LTL-2024-D4-47-Judas-Priest

Judas Priest originally announced their farewell tour named the Epitaph World Tour for 2011 and 2012. Then everything changed when Judas Priest guitarist K. K. Downing left the band in April 2011 and was replaced by guitarist Richie Faulkner. Judas Priest would go on to release (so far) three more records – Redeemer of Souls in 2014, Firepower in 2018, and Invincible Shield in 2024 – and has played plenty more tours. So what changed? In an interview with The Pick, Judas Priest bassist Ian Hill had two words – Richie Faulkner.

"Richie Faulkner.

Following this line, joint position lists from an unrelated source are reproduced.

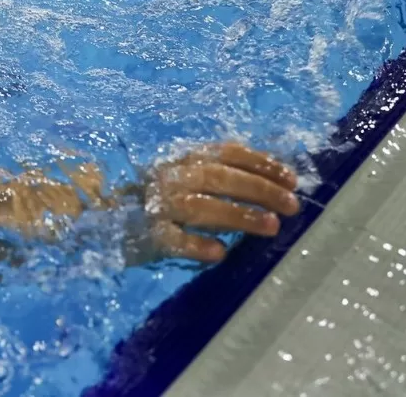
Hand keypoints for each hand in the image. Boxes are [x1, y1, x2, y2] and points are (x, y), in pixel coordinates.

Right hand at [139, 142, 299, 263]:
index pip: (227, 153)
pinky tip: (219, 253)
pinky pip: (173, 239)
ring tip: (271, 226)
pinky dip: (195, 245)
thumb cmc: (167, 201)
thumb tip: (277, 183)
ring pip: (200, 206)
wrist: (113, 219)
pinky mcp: (149, 234)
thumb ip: (225, 178)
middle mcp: (171, 176)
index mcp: (185, 159)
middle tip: (291, 205)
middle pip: (218, 178)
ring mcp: (158, 205)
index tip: (291, 179)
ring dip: (238, 214)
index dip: (260, 163)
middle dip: (258, 189)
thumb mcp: (192, 179)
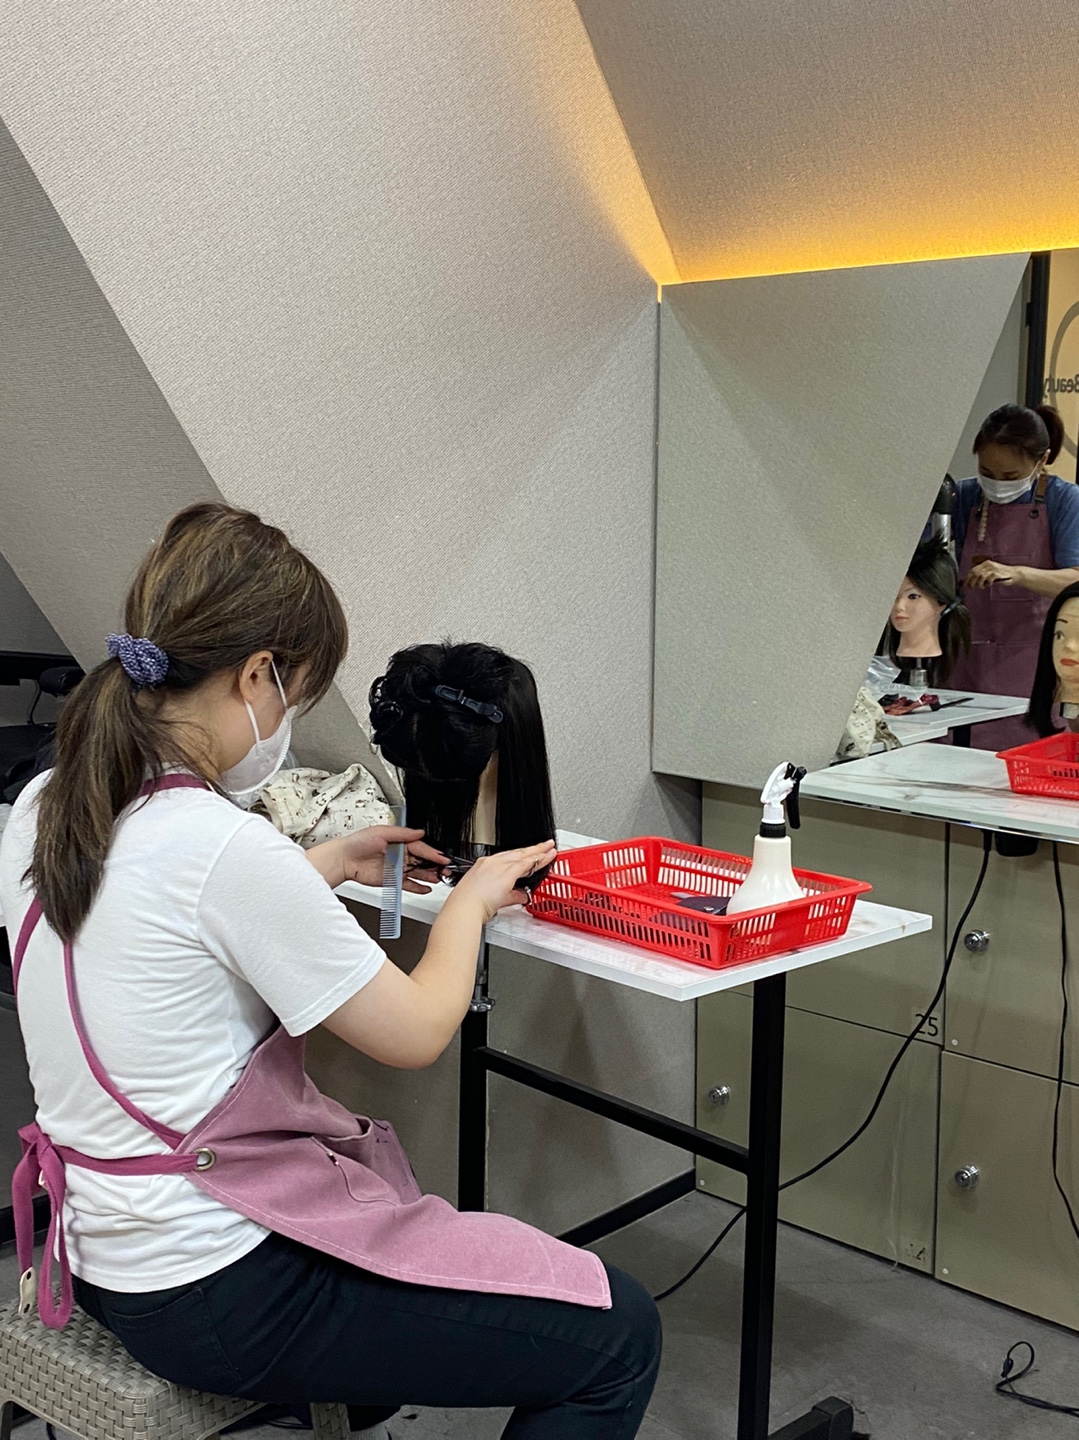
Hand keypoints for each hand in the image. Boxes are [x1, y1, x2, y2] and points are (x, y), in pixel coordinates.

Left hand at [307, 827, 449, 891]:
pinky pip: (408, 884)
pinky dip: (417, 887)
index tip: (442, 858)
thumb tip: (419, 832)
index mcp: (400, 842)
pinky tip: (426, 888)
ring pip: (417, 873)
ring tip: (439, 878)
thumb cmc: (358, 842)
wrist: (344, 859)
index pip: (421, 848)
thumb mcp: (382, 832)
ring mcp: (397, 868)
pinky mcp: (392, 880)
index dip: (432, 853)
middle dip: (435, 866)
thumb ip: (403, 833)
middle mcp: (400, 855)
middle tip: (445, 870)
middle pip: (422, 861)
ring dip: (429, 876)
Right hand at [448, 841, 557, 922]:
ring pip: (523, 856)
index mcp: (484, 866)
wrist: (464, 908)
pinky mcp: (506, 874)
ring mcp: (499, 867)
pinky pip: (524, 864)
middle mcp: (491, 863)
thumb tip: (523, 896)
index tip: (529, 853)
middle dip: (533, 849)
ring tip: (550, 850)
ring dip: (538, 853)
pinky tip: (544, 858)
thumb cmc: (469, 904)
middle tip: (546, 845)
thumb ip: (511, 896)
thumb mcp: (493, 898)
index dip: (521, 855)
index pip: (508, 857)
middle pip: (517, 853)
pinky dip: (535, 860)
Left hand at [966, 560, 1022, 588]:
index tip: (965, 584)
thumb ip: (981, 575)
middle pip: (975, 573)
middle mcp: (988, 564)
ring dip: (979, 583)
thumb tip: (970, 582)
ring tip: (982, 587)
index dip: (967, 578)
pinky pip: (989, 579)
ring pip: (980, 576)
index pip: (972, 570)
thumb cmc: (1001, 575)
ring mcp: (993, 568)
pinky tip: (989, 585)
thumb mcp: (990, 573)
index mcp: (985, 563)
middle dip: (971, 581)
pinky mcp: (998, 573)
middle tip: (972, 587)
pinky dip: (987, 583)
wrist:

Yeah, he came, he replaced Ken [K.K. Downing], who went off to do his own thing .Of course, the whole idea was to slow down a little bit and to take the workload down a notch. But Richie came along with boundless enthusiasm and all this energy, and he just sort of rubbed off on the rest of us. And here we are three albums, three tours, four tours later — well, five tours later, if you count the Epitaph [farewell tour in 2011 and 2012] — and we're still going strong. I mean, we're motoring. We're loving it. We really are."

Hill went on to note that he feels Firepower and Invincible Shield are two of Judas Priest's strongest records, and who can argue with that? Have you heard either one of those records? They're friggin' incredible, especially for a band that's been going at it for roughly five decades.

"I [feel the same way], yes. I do, very much so. It's something we always try and do, is try and take a step forward with each album. I mean, you're learning stuff all the time, and whatever we learn, we try and put it into the next project. And we've done that right from the very start, right from way back in early '70s. And it's important that you do it, because it keeps you modern and it keeps you relevant. And you can sort of make that connection with the younger fans, which is important.

"I mean, the original fans are all our age, and they're all sort of expiring. But we've been able to make that connection with the younger people. And you look down from stage, and you see people in late teens, early twenties, what have you. And they're loving it, and it's not just the new stuff that they're loving — they're singing along to the older stuff, 20, 30 years old, what have you. So you've got them interested in that and they've gone back into the heritage of the band and started to look at some of the earlier material. And it's great news — not just for us, but it's great news for metal in general, that these people are still getting interested into it."